Aim of the task
Convert every line of the entries below into a JSON list of strings, one string per line, with blank lines omitted. Exclude the pictures from the output.

Supplied material
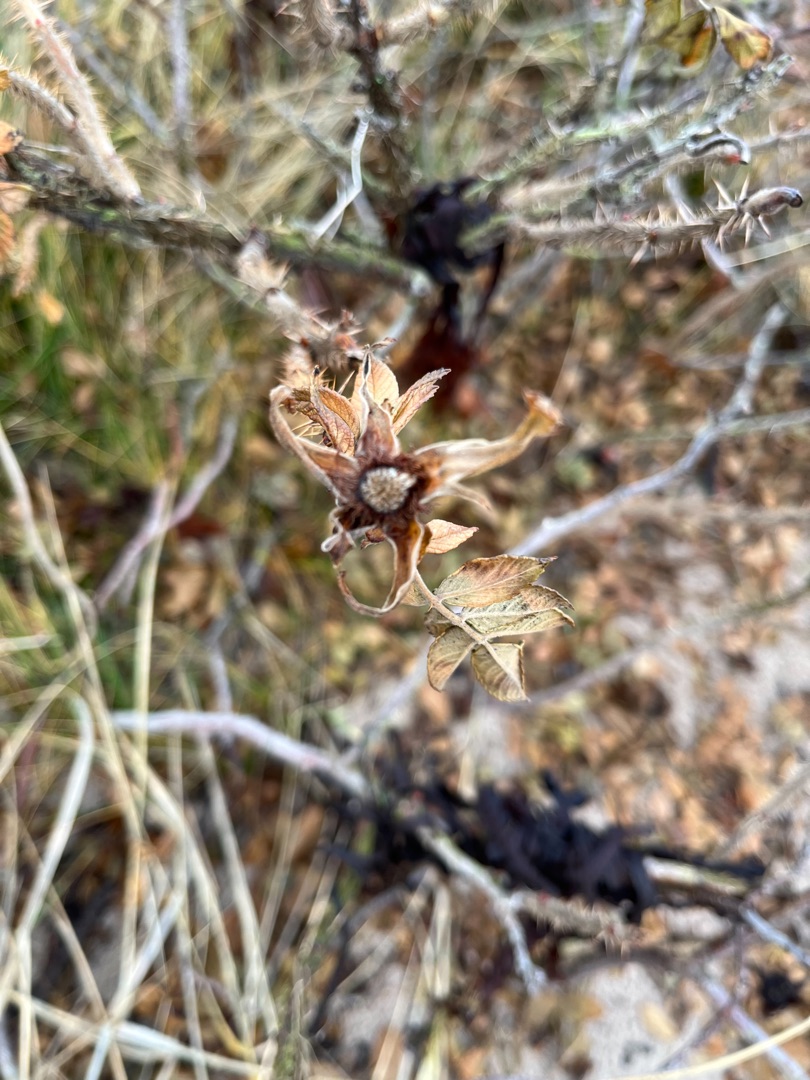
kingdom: Plantae
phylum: Tracheophyta
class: Magnoliopsida
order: Rosales
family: Rosaceae
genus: Rosa
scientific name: Rosa rugosa
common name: Rynket rose
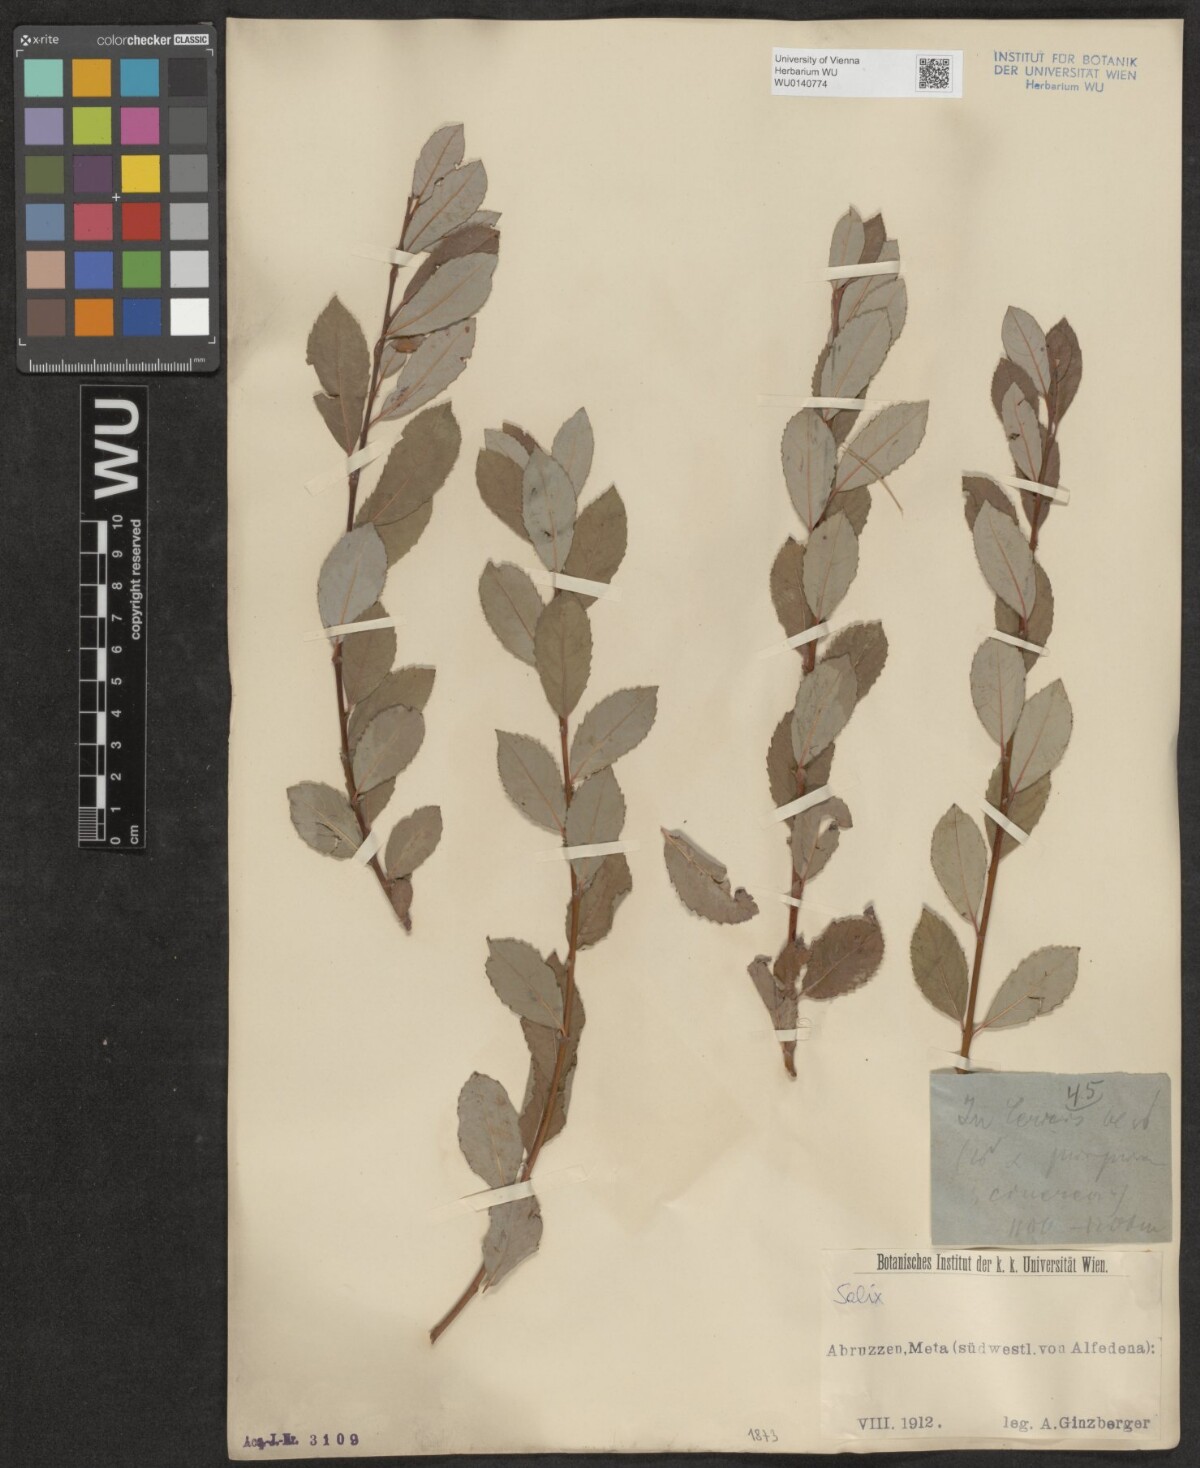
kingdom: Plantae
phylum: Tracheophyta
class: Magnoliopsida
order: Malpighiales
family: Salicaceae
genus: Salix
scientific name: Salix
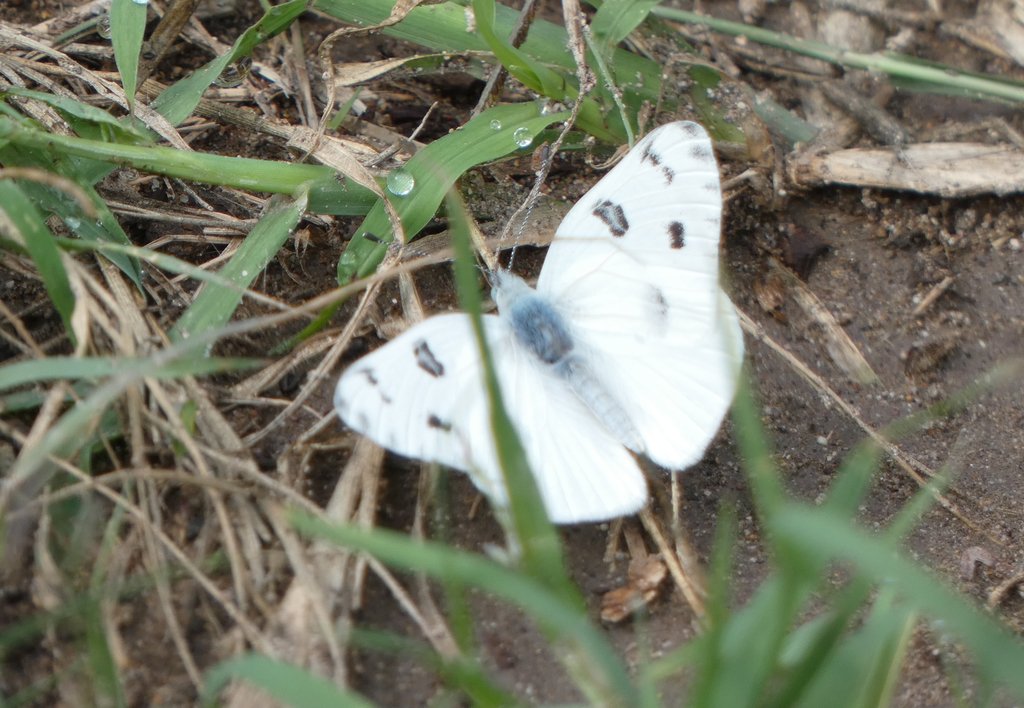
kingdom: Animalia
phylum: Arthropoda
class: Insecta
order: Lepidoptera
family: Pieridae
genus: Pontia
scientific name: Pontia protodice
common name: Checkered White
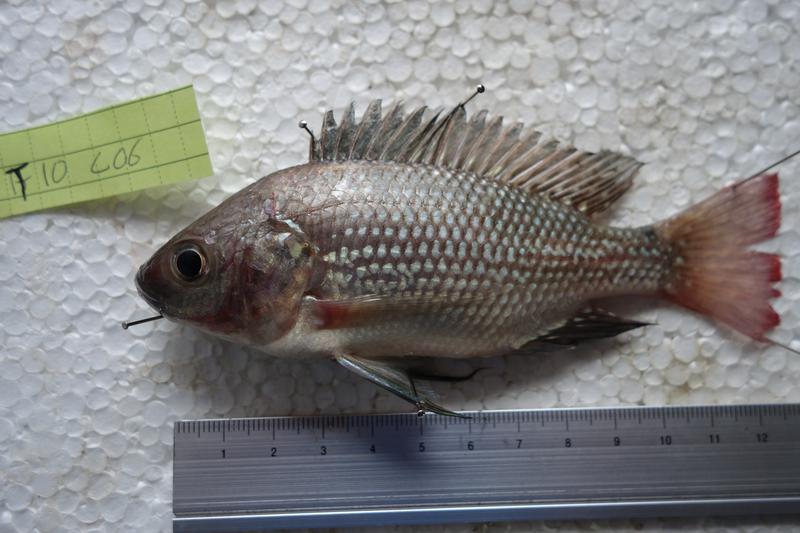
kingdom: Animalia
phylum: Chordata
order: Perciformes
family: Cichlidae
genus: Oreochromis
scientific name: Oreochromis esculentus
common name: Carp
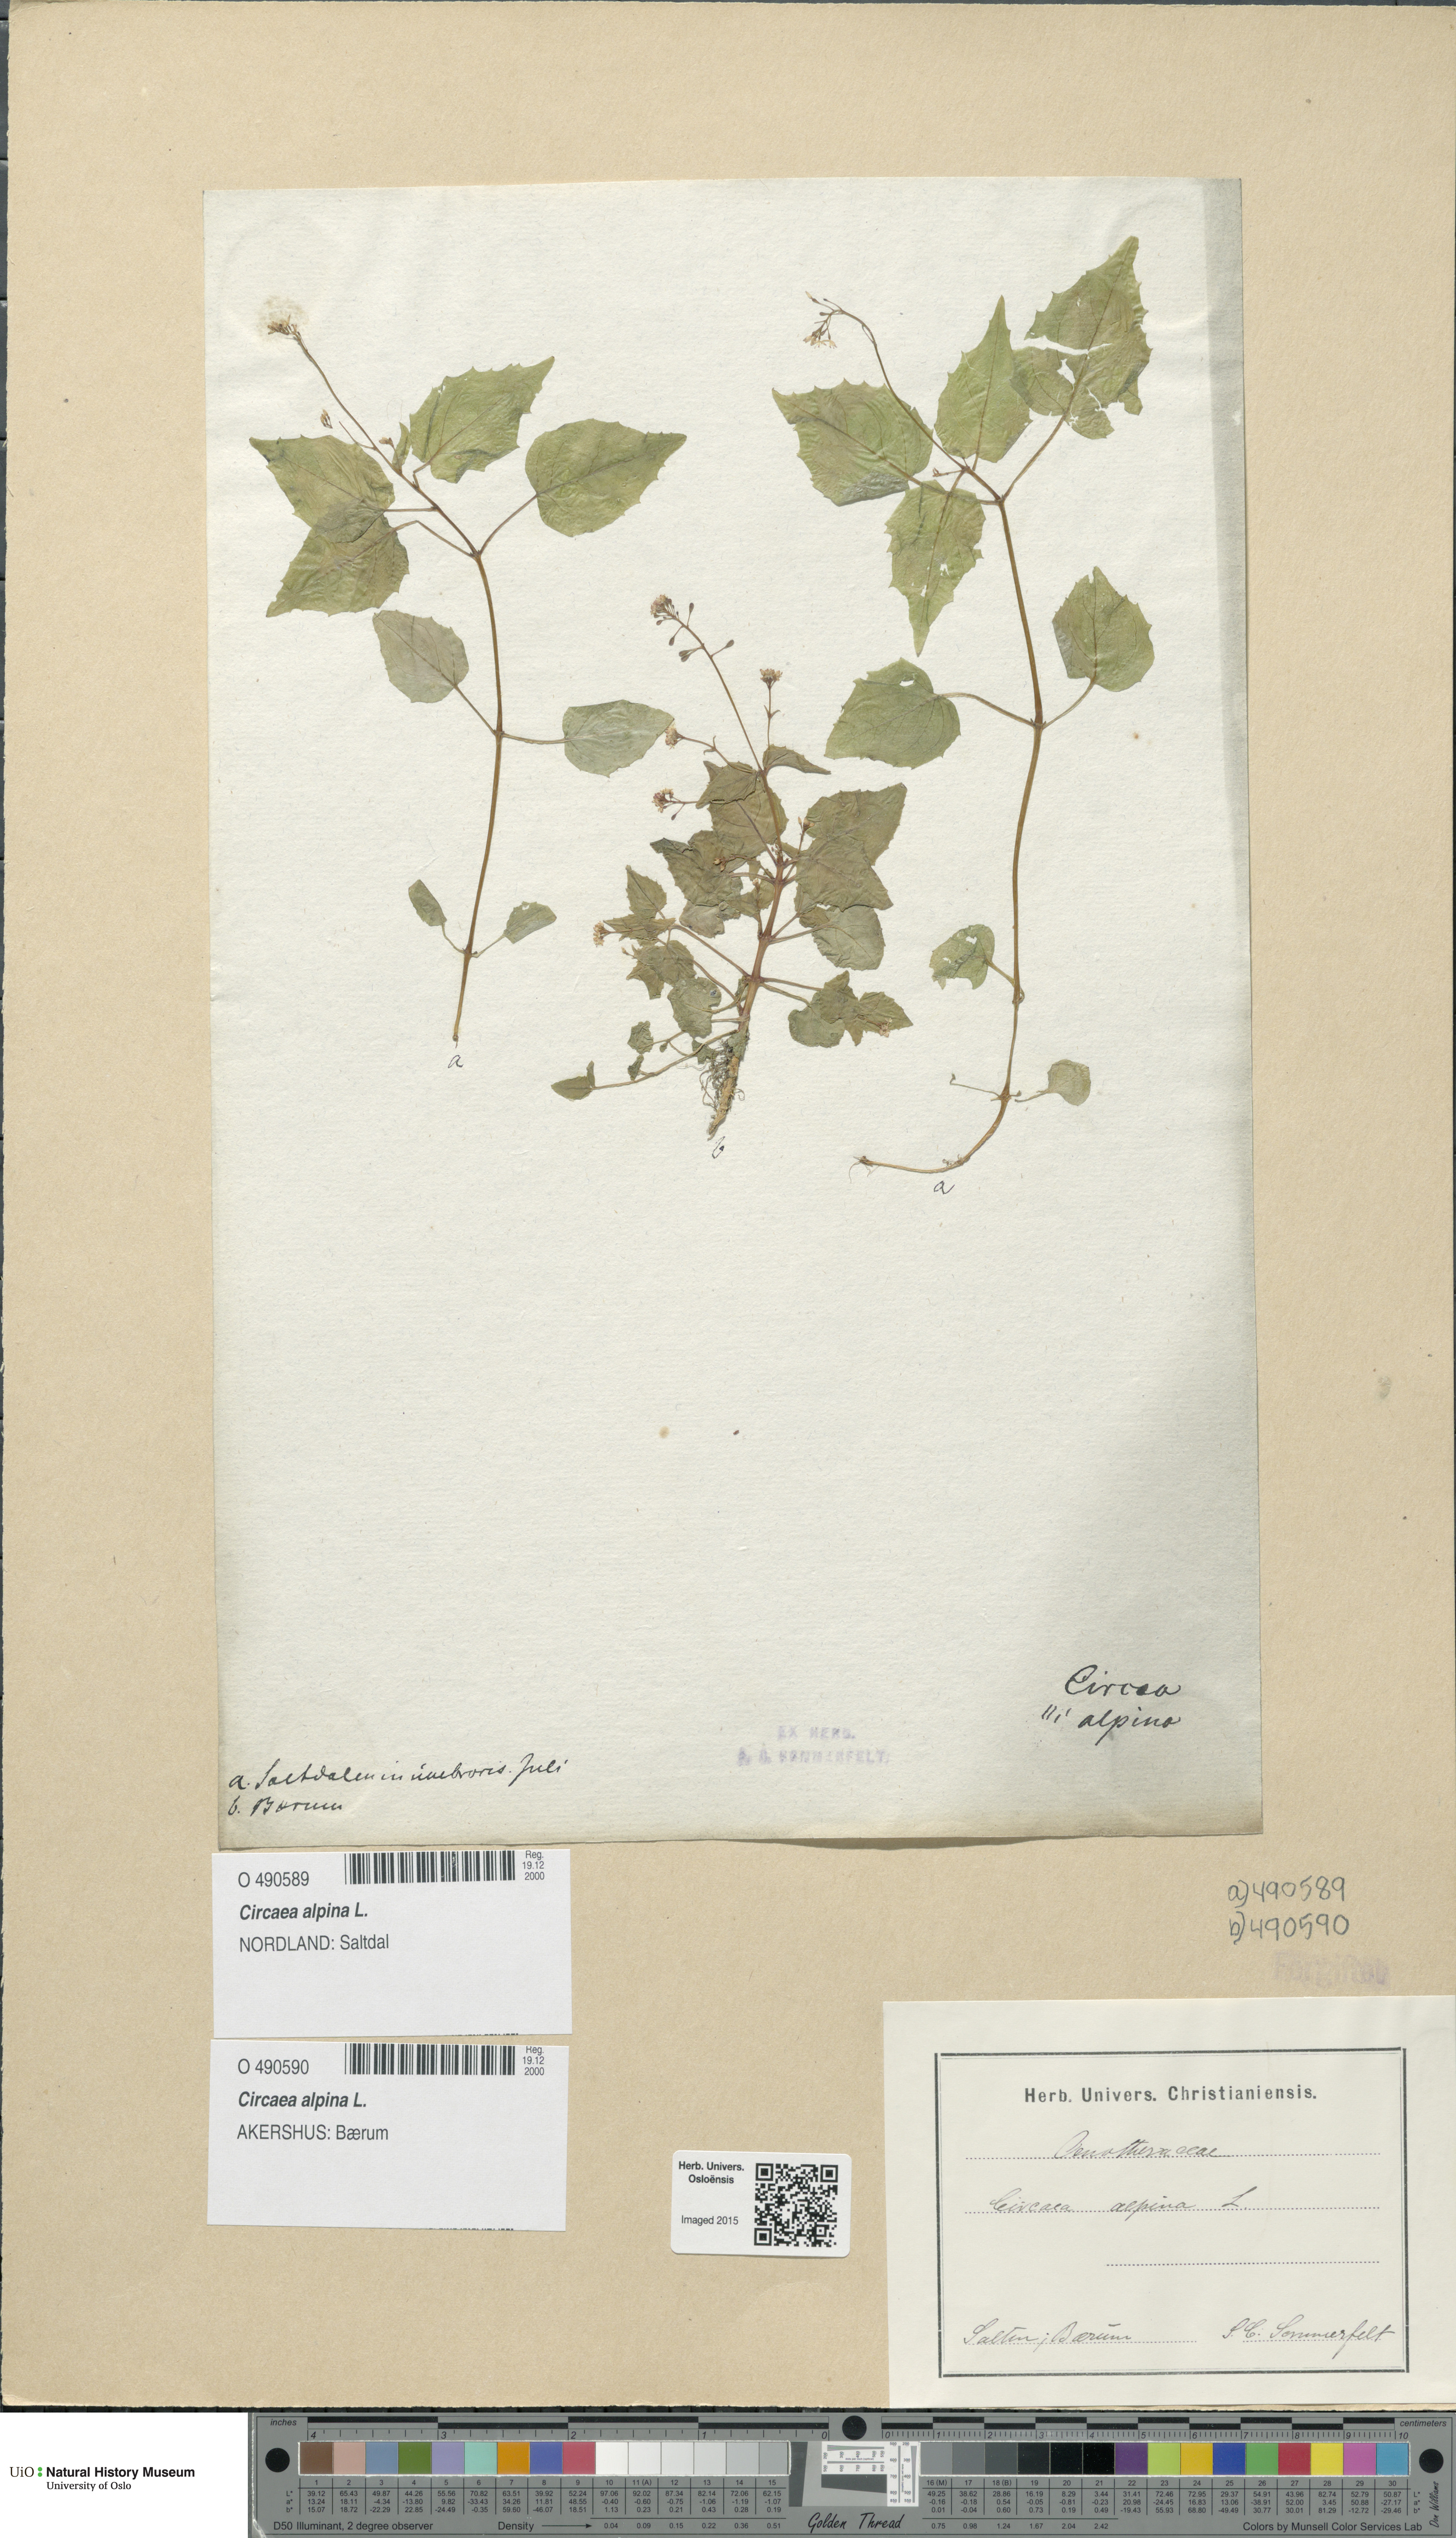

Final result
[
  "kingdom: Plantae",
  "phylum: Tracheophyta",
  "class: Magnoliopsida",
  "order: Rosales",
  "family: Rosaceae",
  "genus: Rosa",
  "scientific name: Rosa rugosa",
  "common name: Rynket rose",
  "kingdom: Plantae",
  "phylum: Tracheophyta",
  "class: Magnoliopsida",
  "order: Malpighiales",
  "family: Salicaceae",
  "genus: Salix",
  "scientific name: Salix",
  "kingdom: Animalia",
  "phylum: Arthropoda",
  "class: Insecta",
  "order: Lepidoptera",
  "family: Pieridae",
  "genus: Pontia",
  "scientific name: Pontia protodice",
  "common name: Checkered White",
  "kingdom: Animalia",
  "phylum: Chordata",
  "order: Perciformes",
  "family: Cichlidae",
  "genus: Oreochromis",
  "scientific name: Oreochromis esculentus",
  "common name: Carp"
]